Set down each entry exactly; omit images.

== RECORDS SUPPLIED ==

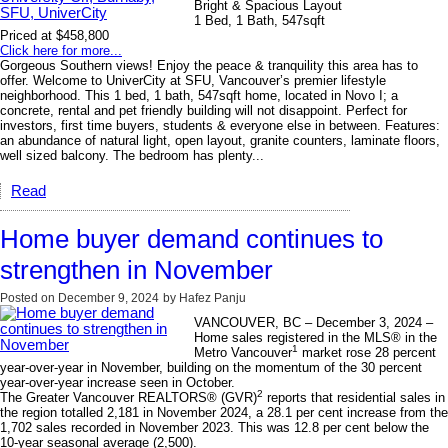
Bright & Spacious Layout
1 Bed, 1 Bath, 547sqft
Priced at $458,800
Click here for more...
Gorgeous Southern views! Enjoy the peace & tranquility this area has to
offer. Welcome to UniverCity at SFU, Vancouver’s premier lifestyle
neighborhood. This 1 bed, 1 bath, 547sqft home, located in Novo I; a
concrete, rental and pet friendly building will not disappoint. Perfect for
investors, first time buyers, students & everyone else in between. Features:
an abundance of natural light, open layout, granite counters, laminate floors,
well sized balcony. The bedroom has plenty...
Read
Home buyer demand continues to
strengthen in November
Posted on
December 9, 2024
by
Hafez Panju
VANCOUVER, BC – December 3, 2024 –
Home sales registered in the MLS® in the
1
Metro Vancouver
market rose 28 percent
year-over-year in November, building on the momentum of the 30 percent
year-over-year increase seen in October.
2
The Greater Vancouver REALTORS® (GVR)
reports that residential sales in
the region totalled 2,181 in November 2024, a 28.1 per cent increase from the
1,702 sales recorded in November 2023. This was 12.8 per cent below the
10-year seasonal average (2,500).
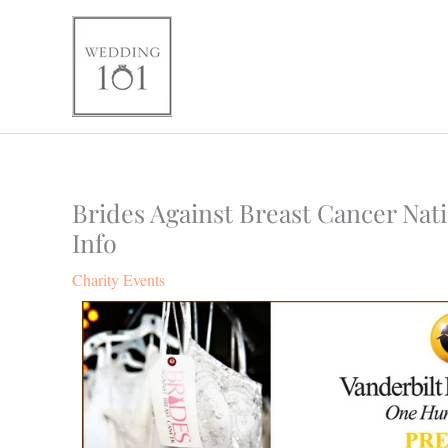
Skip
to
content
Brides Against Breast Cancer Nat
Info
Charity Events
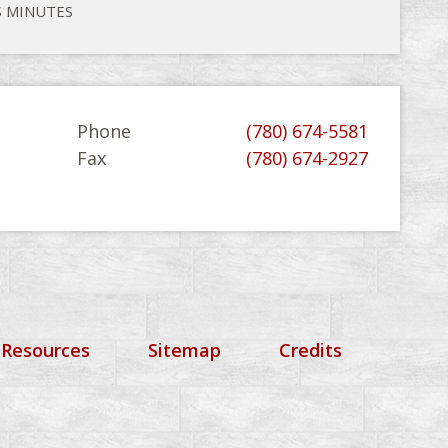
S MINUTES
Phone
(780) 674-5581
Fax
(780) 674-2927
 Resources
Sitemap
Credits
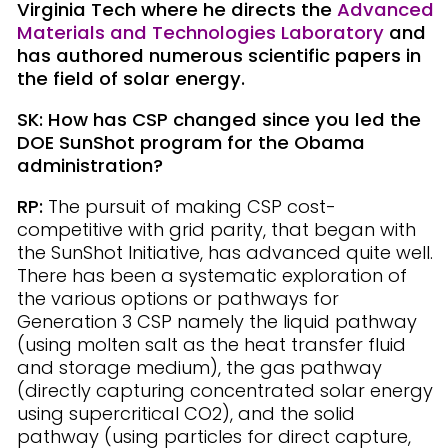
Virginia Tech where he directs the
Advanced
Materials and Technologies Laboratory
and
has authored numerous scientific papers in
the field of solar energy.
SK: How has CSP changed since you led the
DOE SunShot program for the Obama
administration?
RP:
The pursuit of making CSP cost-
competitive with grid parity, that began with
the SunShot Initiative, has advanced quite well.
There has been a systematic exploration of
the various options or pathways for
Generation 3 CSP namely the liquid pathway
(using molten salt as the heat transfer fluid
and storage medium), the gas pathway
(directly capturing concentrated solar energy
using supercritical CO2), and the solid
pathway (using particles for direct capture,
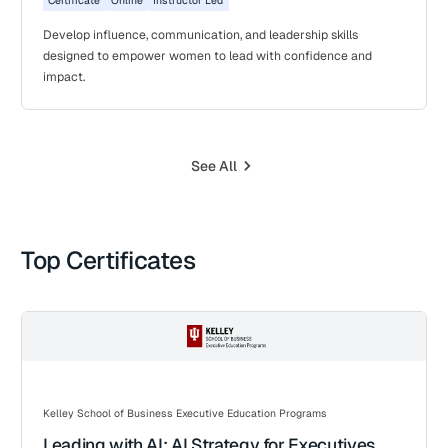
Certificate
Online
Instructor Led
Develop influence, communication, and leadership skills
designed to empower women to lead with confidence and
impact.
See All
Top Certificates
Kelley School of Business Executive Education Programs
Leading with AI: AI Strategy for Executives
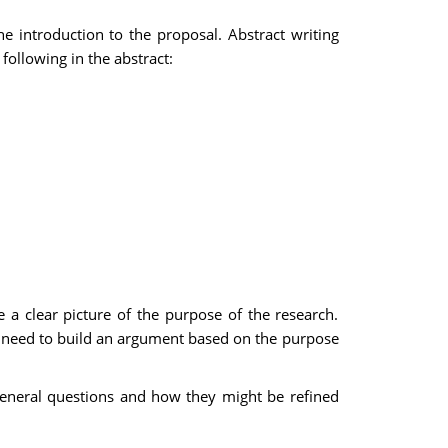
e introduction to the proposal. Abstract writing
following in the abstract:
e a clear picture of the purpose of the research.
ou need to build an argument based on the purpose
 general questions and how they might be refined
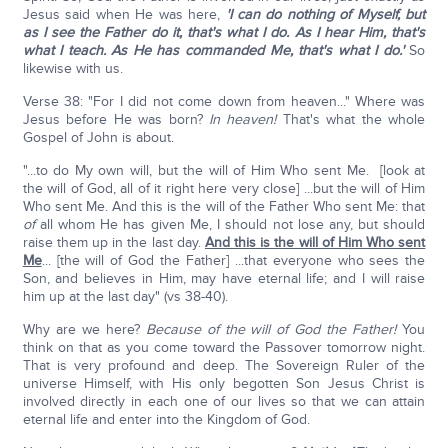
Jesus said when He was here,
'I can do nothing of Myself, but
as I see the Father do it, that's what I do. As I hear Him, that's
what I teach. As He has commanded Me, that's what I do.'
So
likewise with us.
Verse 38: "For I did not come down from heaven..." Where was
Jesus before He was born?
In heaven!
That's what the whole
Gospel of John is about.
"...to do My own will, but the will of Him Who sent Me. [look at
the will of God, all of it right here very close] ...but the will of Him
Who sent Me. And this is the will of the Father Who sent Me: that
of
all whom He has given Me, I should not lose any, but should
raise them up in the last day.
And this is the will of Him Who sent
Me
... [the will of God the Father] ...that everyone who sees the
Son, and believes in Him, may have eternal life; and I will raise
him up at the last day" (vs 38-40).
Why are we here?
Because of the will of God the Father!
You
think on that as you come toward the Passover tomorrow night.
That is very profound and deep. The Sovereign Ruler of the
universe Himself, with His only begotten Son Jesus Christ is
involved directly in each one of our lives so that we can attain
eternal life and enter into the Kingdom of God.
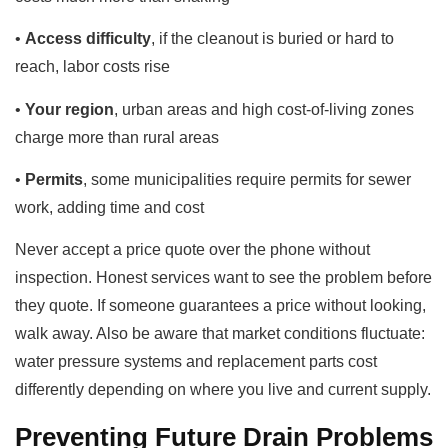
•
Access difficulty
, if the cleanout is buried or hard to
reach, labor costs rise
•
Your region
, urban areas and high cost-of-living zones
charge more than rural areas
•
Permits
, some municipalities require permits for sewer
work, adding time and cost
Never accept a price quote over the phone without
inspection. Honest services want to see the problem before
they quote. If someone guarantees a price without looking,
walk away. Also be aware that market conditions fluctuate:
water pressure systems and replacement parts cost
differently depending on where you live and current supply.
Preventing Future Drain Problems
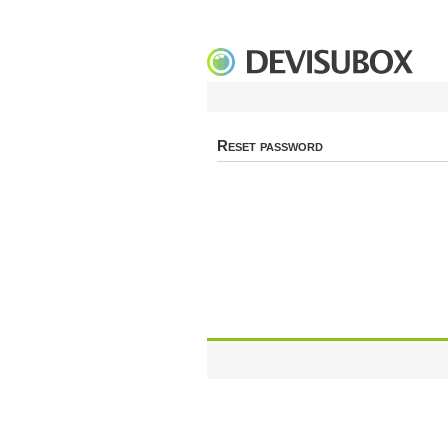
Reset password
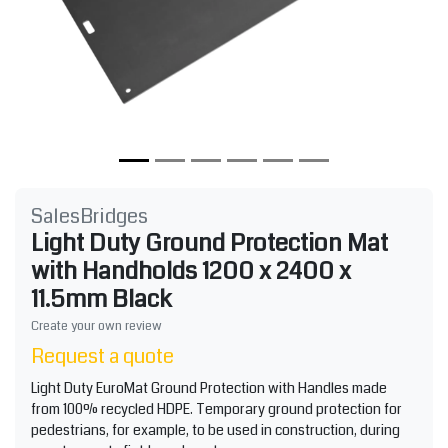
SalesBridges
Light Duty Ground Protection Mat
with Handholds 1200 x 2400 x
11.5mm Black
Create your own review
Request a quote
Light Duty EuroMat Ground Protection with Handles made
from 100% recycled HDPE. Temporary ground protection for
pedestrians, for example, to be used in construction, during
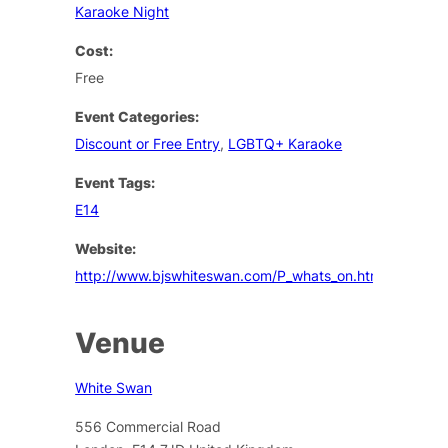
Karaoke Night
Cost:
Free
Event Categories:
Discount or Free Entry
,
LGBTQ+ Karaoke
Event Tags:
E14
Website:
http://www.bjswhiteswan.com/P_whats_on.html
Venue
White Swan
556 Commercial Road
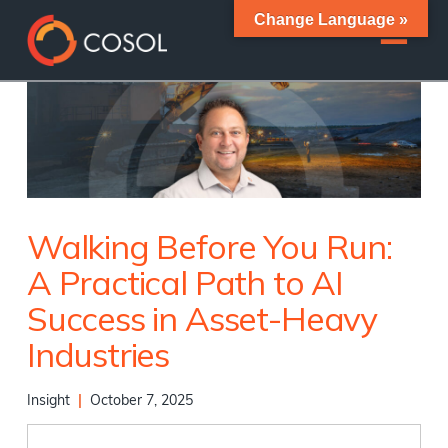
Change Language »
Walking Before You Run:
A Practical Path to AI
Success in Asset-Heavy
Industries
Insight
|
October 7, 2025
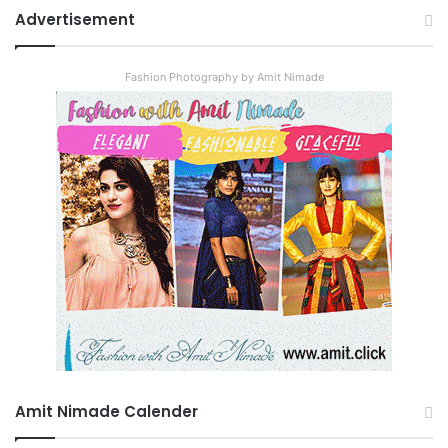
Advertisement
Fashion Photography by Amit Nimade
Amit Nimade Calender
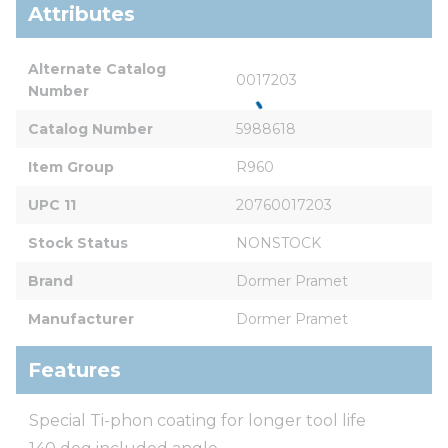
Attributes
Alternate Catalog 
0017203
Number
Catalog Number
5988618
Item Group
R960
UPC 11
20760017203
Stock Status
NONSTOCK
Brand
Dormer Pramet
Manufacturer
Dormer Pramet
Features
Special Ti-phon coating for longer tool life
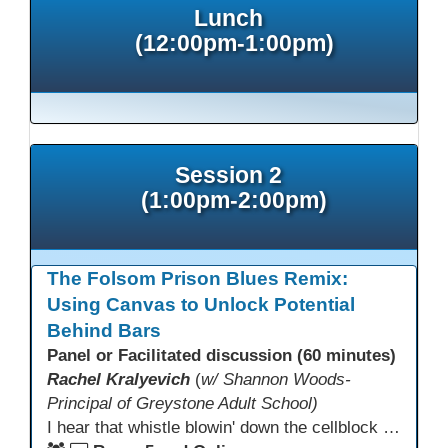
Lunch
(12:00pm-1:00pm)
Session 2
(1:00pm-2:00pm)
The Folsom Prison Blues Remix:
Using Canvas to Unlock Potential
Behind Bars
Panel or Facilitated discussion (60 minutes)
Rachel Kralyevich
(
w/ Shannon Woods-
Principal of Greystone Adult School)
I hear that whistle blowin' down the cellblock line. Greystone's got a mission, got a master plan in mind. Smart Boards on the walls and laptops in the room. CANVAS is the answer, gonna chase away the gloom. Technology's the pathway to a better life ahead. Education's the foundation, that's what all the teachers said. That online education, it's a lifeline in the night. Smart Boards and the laptops shinin' bright. We adjust, we adapt, we find another way. CANVAS behind the walls is here to stay.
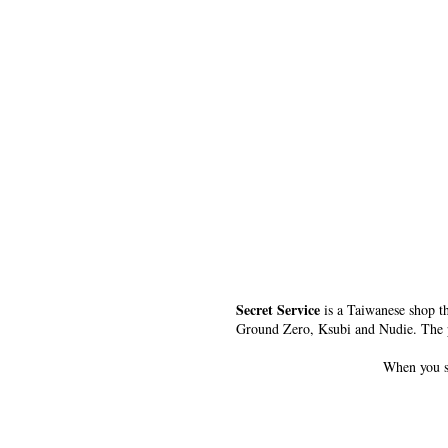
Secret Service
is a Taiwanese shop th
Ground Zero, Ksubi and Nudie. The peo
When you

===

ANSWER ::
Bright & Spacious Layout
1 Bed, 1 Bath, 547sqft
Priced at $458,800
Click here for more...
Gorgeous Southern views! Enjoy the peace & tranquility this area has to
offer. Welcome to UniverCity at SFU, Vancouver’s premier lifestyle
neighborhood. This 1 bed, 1 bath, 547sqft home, located in Novo I; a
concrete, rental and pet friendly building will not disappoint. Perfect for
investors, first time buyers, students & everyone else in between. Features:
an abundance of natural light, open layout, granite counters, laminate floors,
well sized balcony. The bedroom has plenty...
Read
Home buyer demand continues to
strengthen in November
Posted on
December 9, 2024
by
Hafez Panju
VANCOUVER, BC – December 3, 2024 –
Home sales registered in the MLS® in the
1
Metro Vancouver
market rose 28 percent
year-over-year in November, building on the momentum of the 30 percent
year-over-year increase seen in October.
2
The Greater Vancouver REALTORS® (GVR)
reports that residential sales in
the region totalled 2,181 in November 2024, a 28.1 per cent increase from the
1,702 sales recorded in November 2023. This was 12.8 per cent below the
10-year seasonal average (2,500).
Skip
to
content
Brides Against Breast Cancer Nat
Info
Charity Events
S MINUTES
Phone
(780) 674-5581
Fax
(780) 674-2927
 Resources
Sitemap
Credits
Virginia Tech where he directs the
Advanced
Materials and Technologies Laboratory
and
has authored numerous scientific papers in
the field of solar energy.
SK: How has CSP changed since you led the
DOE SunShot program for the Obama
administration?
RP:
The pursuit of making CSP cost-
competitive with grid parity, that began with
the SunShot Initiative, has advanced quite well.
There has been a systematic exploration of
the various options or pathways for
Generation 3 CSP namely the liquid pathway
(using molten salt as the heat transfer fluid
and storage medium), the gas pathway
(directly capturing concentrated solar energy
using supercritical CO2), and the solid
pathway (using particles for direct capture,
Certificate
Online
Instructor Led
Develop influence, communication, and leadership skills
designed to empower women to lead with confidence and
impact.
See All
Top Certificates
Kelley School of Business Executive Education Programs
Leading with AI: AI Strategy for Executives
e introduction to the proposal. Abstract writing
following in the abstract:
e a clear picture of the purpose of the research.
ou need to build an argument based on the purpose
 general questions and how they might be refined
Jesus said when He was here,
'I can do nothing of Myself, but
as I see the Father do it, that's what I do. As I hear Him, that's
what I teach. As He has commanded Me, that's what I do.'
So
likewise with us.
Verse 38: "For I did not come down from heaven..." Where was
Jesus before He was born?
In heaven!
That's what the whole
Gospel of John is about.
"...to do My own will, but the will of Him Who sent Me. [look at
the will of God, all of it right here very close] ...but the will of Him
Who sent Me. And this is the will of the Father Who sent Me: that
of
all whom He has given Me, I should not lose any, but should
raise them up in the last day.
And this is the will of Him Who sent
Me
... [the will of God the Father] ...that everyone who sees the
Son, and believes in Him, may have eternal life; and I will raise
him up at the last day" (vs 38-40).
Why are we here?
Because of the will of God the Father!
You
think on that as you come toward the Passover tomorrow night.
That is very profound and deep. The Sovereign Ruler of the
universe Himself, with His only begotten Son Jesus Christ is
involved directly in each one of our lives so that we can attain
eternal life and enter into the Kingdom of God.
•
Access difficulty
, if the cleanout is buried or hard to
reach, labor costs rise
•
Your region
, urban areas and high cost-of-living zones
charge more than rural areas
•
Permits
, some municipalities require permits for sewer
work, adding time and cost
Never accept a price quote over the phone without
inspection. Honest services want to see the problem before
they quote. If someone guarantees a price without looking,
walk away. Also be aware that market conditions fluctuate:
water pressure systems and replacement parts cost
differently depending on where you live and current supply.
Preventing Future Drain Problems
Reset password
SalesBridges
Light Duty Ground Protection Mat
with Handholds 1200 x 2400 x
11.5mm Black
Create your own review
Request a quote
Light Duty EuroMat Ground Protection with Handles made
from 100% recycled HDPE. Temporary ground protection for
pedestrians, for example, to be used in construction, during
Karaoke Night
Cost:
Free
Event Categories:
Discount or Free Entry
,
LGBTQ+ Karaoke
Event Tags:
E14
Website:
http://www.bjswhiteswan.com/P_whats_on.html
Venue
White Swan
556 Commercial Road
Change Language »
Walking Before You Run:
A Practical Path to AI
Success in Asset-Heavy
Industries
Insight
|
October 7, 2025
Advertisement
Fashion Photography by Amit Nimade
Amit Nimade Calender
Attributes
Alternate Catalog 
0017203
Number
Catalog Number
5988618
Item Group
R960
UPC 11
20760017203
Stock Status
NONSTOCK
Brand
Dormer Pramet
Manufacturer
Dormer Pramet
Features
Special Ti-phon coating for longer tool life
Lunch
(12:00pm-1:00pm)
Session 2
(1:00pm-2:00pm)
The Folsom Prison Blues Remix:
Using Canvas to Unlock Potential
Behind Bars
Panel or Facilitated discussion (60 minutes)
Rachel Kralyevich
(
w/ Shannon Woods-
Principal of Greystone Adult School)
I hear that whistle blowin' down the cellblock line. Greystone's got a mission, got a master plan in mind. Smart Boards on the walls and laptops in the room. CANVAS is the answer, gonna chase away the gloom. Technology's the pathway to a better life ahead. Education's the foundation, that's what all the teachers said. That online education, it's a lifeline in the night. Smart Boards and the laptops shinin' bright. We adjust, we adapt, we find another way. CANVAS behind the walls is here to stay.
Secret Service
is a Taiwanese shop th
Ground Zero, Ksubi and Nudie. The peo
When you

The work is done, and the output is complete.